*Set of tasks*:
1. In the passage on binge eating below, which therapy is named as one of the primary evidence-based treatments?
2. Carry on the binge eating article below, writing the section that follows its final heading.

*Excerpt provided*:
Binge eating rates are something that is becoming more prominent in today’s society. For many people binging can contribute to weight gain or health issues for them, as well as difficulties with the distress it causes. For others, it can be getting in the way of their goals or their day to day life. Binge eating at its core is psychological, and the most effective binge eating treatment involves psychological interventions. Without knowing the subtle differences, binge eating may be hard to distinguish from emotional, boredom or stress eating, and it can be quite hard for someone to untangle what exactly is going on for them. The purposes of this piece are to help you understand binge eating, and whether it might be a good idea to talk to someone and get support around it.
What is binge eating?
Binge eating is quite common, and not everyone meets each of the criteria. One of the common criteria among disordered eating is the preoccupation with body size/shape or appearance. For binge eating specifically, the symptoms include:
· Eating quicker than normal
· Eating past feeling full
· Associated distress related to binging
· Loss of control
· Absence of compensatory behaviours (e.g. purging)
When should I get support?
If you identify with any of the symptoms above and you feel that it’s impacting your health, your goals or your life, you should get support from a mental health professional.
Who should I get support from?
Often people turn to a PT or nutritionist to manage their binging. Remember that binge eating at it’s core is psychological, therefore getting support from a psychologist or mental health professional is important. Some dietitians are trained in disordered eating, however many are not. It’s best to consider psychology as a core part of addressing the problem, and will give you the best chance of changing your behaviour.
The end goal is the help someone have a more healthy relationship with food, and be able to enjoy a variety of foods without limiting or restricting certain foods.
What are the types of binge eating treatment?
Right now, the best forms of binge eating treatment are psychological treatments. CBT is one of the primary evidence based treatments, and other strands of therapy have also been used, such as Acceptance and Commitment Therapy (ACT), and Compassion Focused Therapy (CFT).
Depending on your needs, a therapist could use multiple approaches. What happens during the intervention is described below.
What happens during binge eating treatment?

*Records from a data collection*:
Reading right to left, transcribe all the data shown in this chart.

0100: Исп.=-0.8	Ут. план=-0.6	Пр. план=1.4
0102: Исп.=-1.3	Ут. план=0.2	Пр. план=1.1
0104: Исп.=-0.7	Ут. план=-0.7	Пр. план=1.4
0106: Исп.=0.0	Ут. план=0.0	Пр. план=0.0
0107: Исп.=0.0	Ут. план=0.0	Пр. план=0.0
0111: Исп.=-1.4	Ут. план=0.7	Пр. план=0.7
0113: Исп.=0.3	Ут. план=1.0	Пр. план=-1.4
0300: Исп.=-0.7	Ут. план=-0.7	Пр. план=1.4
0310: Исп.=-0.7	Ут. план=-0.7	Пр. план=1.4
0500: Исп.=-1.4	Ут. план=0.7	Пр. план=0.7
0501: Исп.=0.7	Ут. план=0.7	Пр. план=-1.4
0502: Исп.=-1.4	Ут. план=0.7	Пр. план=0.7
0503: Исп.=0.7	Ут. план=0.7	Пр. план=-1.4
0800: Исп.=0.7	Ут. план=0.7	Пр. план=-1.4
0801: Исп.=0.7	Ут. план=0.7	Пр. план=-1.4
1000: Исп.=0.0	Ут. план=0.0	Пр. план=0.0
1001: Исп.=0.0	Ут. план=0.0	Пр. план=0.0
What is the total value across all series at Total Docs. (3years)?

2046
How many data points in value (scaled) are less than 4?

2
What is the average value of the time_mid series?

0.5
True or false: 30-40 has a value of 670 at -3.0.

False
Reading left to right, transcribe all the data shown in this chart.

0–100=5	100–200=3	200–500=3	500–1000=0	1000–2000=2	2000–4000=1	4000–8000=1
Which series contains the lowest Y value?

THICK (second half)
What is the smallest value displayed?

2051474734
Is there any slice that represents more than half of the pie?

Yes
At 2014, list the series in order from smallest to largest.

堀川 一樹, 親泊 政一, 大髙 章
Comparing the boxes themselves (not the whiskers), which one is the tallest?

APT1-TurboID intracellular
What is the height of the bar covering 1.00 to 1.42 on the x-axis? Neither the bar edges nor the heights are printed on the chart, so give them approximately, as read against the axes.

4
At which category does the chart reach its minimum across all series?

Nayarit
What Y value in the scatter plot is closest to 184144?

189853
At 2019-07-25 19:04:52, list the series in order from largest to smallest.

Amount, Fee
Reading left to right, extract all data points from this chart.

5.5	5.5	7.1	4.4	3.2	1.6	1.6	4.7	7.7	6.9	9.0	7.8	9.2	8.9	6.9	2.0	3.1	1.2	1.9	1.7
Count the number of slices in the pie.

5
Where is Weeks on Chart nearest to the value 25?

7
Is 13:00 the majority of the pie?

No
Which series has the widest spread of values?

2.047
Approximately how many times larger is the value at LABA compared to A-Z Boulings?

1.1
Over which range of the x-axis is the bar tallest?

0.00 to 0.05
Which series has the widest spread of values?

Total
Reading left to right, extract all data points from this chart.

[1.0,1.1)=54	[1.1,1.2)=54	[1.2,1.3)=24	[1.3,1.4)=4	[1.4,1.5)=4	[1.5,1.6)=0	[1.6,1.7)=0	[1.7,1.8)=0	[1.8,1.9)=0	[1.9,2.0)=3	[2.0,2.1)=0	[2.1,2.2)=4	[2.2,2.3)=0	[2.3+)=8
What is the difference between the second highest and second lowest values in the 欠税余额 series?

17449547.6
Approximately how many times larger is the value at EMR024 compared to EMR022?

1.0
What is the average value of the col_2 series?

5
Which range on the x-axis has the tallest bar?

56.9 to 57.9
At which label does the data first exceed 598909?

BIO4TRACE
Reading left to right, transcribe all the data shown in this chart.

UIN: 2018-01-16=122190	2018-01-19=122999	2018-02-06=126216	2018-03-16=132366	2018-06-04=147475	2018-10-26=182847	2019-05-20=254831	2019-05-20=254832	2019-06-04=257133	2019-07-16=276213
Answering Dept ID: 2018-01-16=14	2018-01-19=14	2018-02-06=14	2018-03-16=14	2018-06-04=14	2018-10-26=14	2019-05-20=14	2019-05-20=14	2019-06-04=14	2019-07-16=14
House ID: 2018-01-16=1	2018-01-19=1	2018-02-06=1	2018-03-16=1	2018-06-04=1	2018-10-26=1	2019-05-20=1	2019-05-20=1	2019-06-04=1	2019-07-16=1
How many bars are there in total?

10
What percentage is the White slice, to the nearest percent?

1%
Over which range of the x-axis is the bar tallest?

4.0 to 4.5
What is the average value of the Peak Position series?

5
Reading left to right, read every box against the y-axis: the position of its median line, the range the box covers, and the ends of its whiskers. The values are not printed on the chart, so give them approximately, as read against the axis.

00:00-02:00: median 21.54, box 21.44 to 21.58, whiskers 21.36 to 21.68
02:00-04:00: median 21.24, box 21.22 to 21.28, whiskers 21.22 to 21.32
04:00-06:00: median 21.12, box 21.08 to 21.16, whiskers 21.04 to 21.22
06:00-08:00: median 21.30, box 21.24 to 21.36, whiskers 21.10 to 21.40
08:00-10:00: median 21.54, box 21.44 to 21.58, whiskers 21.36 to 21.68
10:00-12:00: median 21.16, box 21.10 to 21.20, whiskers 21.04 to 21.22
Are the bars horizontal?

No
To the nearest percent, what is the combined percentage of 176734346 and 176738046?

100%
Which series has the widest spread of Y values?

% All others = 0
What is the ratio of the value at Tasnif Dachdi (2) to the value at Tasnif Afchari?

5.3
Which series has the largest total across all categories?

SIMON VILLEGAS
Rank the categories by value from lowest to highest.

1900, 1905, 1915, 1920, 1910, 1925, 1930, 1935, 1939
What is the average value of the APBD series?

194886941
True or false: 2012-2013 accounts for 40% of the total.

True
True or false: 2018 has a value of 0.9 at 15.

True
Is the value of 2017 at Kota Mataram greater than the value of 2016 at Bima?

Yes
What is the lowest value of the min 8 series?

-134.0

*Answers*:
1. CBT is named as one of the primary evidence-based treatments for binge eating.

2.
A professional can help identify the root issues that are fuelling your binge eating, and help you manage them in a safe and healthy way. This can vary for many different people, and a professional is the best person to help you understand what’s going on for you. Some of the common factors include:
Often a component of binging is restrictive dieting or rigid food rules. The end goal is the help someone have a more healthy relationship with food, and be able to enjoy a variety of foods without limiting or restricting certain foods. Rigid dieting and restriction often can trigger binges, and reinforces the binge eating cycle.
Low mood/coping strategy
Sometimes binging can be due to an unmet psychological need or a learned coping strategy. While food can be comforting, if it is someone’s only coping strategy, it can create some difficulties for the individual. This is one of the core aspects of how psychology can assist with binging. Going to see a mental health professional will hopefully teach you some new tools and strategies to manage emotional distress in the moment. There is also associated distress with the behaviour of binging, where the feelings of guilt and shame often reinforce the restrictive process, which in turn contributes to binging.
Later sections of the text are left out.